Outpost is known for its bright print dresses which come with pockets. Only up to two pieces of each design are available for off-the- rack purchases. The rest are produced on a made-to-measure basis as her customers, mainly working professionals in their 30s, “worry about being in the same dress as another (customer)”, says Ms Ng.

Business has been brisk. Sales more than doubled from 2015 to last year and the label chalked up a six-figure revenue last year.

The most popular style, says Ms Ng, is the fit and flare dress with an A-line skirt.

A basic made-to-measure cotton-blend fit and flare dress starts at $99.90. Dresses are made in Hong Kong and cheongsam in Shanghai.

More complicated designs, such as a lace jumpsuit, are made locally and prices start at $200. It takes up to three weeks, on average, to make a dress, inclusive of two fittings.

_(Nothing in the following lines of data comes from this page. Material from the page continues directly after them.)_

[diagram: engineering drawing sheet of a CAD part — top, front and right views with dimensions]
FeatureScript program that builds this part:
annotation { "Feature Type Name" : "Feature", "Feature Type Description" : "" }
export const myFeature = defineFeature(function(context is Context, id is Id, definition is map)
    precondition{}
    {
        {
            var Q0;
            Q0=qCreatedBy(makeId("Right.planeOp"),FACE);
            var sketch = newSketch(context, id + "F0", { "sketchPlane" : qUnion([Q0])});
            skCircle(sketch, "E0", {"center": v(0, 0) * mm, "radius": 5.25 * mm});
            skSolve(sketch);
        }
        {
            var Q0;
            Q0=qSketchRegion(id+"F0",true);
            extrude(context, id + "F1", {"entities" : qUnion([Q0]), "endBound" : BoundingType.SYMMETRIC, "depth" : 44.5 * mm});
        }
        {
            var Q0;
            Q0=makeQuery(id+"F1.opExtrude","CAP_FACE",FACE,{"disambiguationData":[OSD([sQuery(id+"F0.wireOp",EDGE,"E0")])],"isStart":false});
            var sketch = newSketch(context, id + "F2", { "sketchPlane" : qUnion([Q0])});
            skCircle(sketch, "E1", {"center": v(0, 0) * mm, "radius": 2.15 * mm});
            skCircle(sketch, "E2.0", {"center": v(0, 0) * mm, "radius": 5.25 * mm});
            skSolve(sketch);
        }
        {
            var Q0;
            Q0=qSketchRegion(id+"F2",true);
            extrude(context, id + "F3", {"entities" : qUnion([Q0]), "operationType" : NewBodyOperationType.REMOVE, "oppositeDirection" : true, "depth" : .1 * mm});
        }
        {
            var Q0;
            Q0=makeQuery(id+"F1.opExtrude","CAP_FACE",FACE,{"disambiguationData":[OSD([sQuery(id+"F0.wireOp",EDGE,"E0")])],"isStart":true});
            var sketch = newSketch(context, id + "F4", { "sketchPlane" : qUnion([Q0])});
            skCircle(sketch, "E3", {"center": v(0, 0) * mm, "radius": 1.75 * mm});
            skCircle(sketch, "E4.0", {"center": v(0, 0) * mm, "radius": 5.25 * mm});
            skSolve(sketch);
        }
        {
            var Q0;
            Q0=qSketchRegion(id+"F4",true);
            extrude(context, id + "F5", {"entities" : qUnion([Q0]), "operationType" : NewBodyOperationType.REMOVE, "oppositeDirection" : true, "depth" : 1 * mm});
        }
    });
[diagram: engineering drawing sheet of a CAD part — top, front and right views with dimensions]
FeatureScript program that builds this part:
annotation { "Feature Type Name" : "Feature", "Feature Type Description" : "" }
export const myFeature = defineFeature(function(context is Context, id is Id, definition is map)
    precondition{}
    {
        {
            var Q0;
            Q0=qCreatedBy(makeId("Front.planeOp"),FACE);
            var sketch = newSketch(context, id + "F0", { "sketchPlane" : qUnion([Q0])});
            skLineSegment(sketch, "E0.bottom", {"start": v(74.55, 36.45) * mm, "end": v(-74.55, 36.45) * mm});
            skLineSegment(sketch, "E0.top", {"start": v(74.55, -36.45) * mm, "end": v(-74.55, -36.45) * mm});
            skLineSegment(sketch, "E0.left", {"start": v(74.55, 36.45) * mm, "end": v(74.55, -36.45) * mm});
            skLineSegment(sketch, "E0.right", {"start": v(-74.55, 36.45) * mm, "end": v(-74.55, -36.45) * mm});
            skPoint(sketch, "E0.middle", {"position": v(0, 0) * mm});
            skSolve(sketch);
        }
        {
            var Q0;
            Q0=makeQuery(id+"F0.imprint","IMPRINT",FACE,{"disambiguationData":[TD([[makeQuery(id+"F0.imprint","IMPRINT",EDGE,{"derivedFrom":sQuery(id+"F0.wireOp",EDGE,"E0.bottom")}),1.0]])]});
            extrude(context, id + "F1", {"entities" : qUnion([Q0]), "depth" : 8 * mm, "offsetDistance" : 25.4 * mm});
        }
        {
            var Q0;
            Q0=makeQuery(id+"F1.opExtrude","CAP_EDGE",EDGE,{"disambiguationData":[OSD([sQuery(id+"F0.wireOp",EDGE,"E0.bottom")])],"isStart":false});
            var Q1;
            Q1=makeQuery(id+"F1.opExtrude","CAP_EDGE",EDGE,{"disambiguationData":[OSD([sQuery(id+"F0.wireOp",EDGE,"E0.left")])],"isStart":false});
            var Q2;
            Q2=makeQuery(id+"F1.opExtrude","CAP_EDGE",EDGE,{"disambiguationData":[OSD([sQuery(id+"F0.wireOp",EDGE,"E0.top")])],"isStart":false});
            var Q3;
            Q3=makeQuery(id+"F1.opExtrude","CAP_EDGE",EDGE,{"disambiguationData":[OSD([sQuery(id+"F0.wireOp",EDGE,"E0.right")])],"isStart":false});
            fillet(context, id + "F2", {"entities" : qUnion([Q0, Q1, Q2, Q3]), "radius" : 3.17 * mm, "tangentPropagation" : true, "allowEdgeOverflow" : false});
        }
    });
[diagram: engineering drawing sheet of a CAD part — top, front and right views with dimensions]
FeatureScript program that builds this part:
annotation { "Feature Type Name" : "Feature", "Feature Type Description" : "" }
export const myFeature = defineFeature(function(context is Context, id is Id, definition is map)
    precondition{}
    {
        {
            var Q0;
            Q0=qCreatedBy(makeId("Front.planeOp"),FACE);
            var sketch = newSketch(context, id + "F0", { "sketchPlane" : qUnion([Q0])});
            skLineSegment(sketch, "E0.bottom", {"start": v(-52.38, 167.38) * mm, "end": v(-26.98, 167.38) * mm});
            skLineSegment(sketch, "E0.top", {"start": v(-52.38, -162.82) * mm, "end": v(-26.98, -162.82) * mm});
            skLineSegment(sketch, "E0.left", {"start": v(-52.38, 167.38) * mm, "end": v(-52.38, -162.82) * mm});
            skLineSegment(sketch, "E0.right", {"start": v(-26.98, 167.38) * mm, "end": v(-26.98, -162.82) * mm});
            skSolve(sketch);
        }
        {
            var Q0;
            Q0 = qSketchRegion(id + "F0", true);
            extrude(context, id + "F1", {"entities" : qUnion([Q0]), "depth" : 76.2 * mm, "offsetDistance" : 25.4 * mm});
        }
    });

Despite some customers not understanding the process of made-to- measure and getting upset when their dress does not fit perfectly at the first fitting, Ms Ng, who is single, says it is par for the course.

She says: “I think retail can be demoralising when some customers question the point of made-to-measure clothing and say they can just buy a dress off the rack.”

“So when we have customers who really appreciate the effort that goes behind what we do, it makes me feel that it’s all worth it.”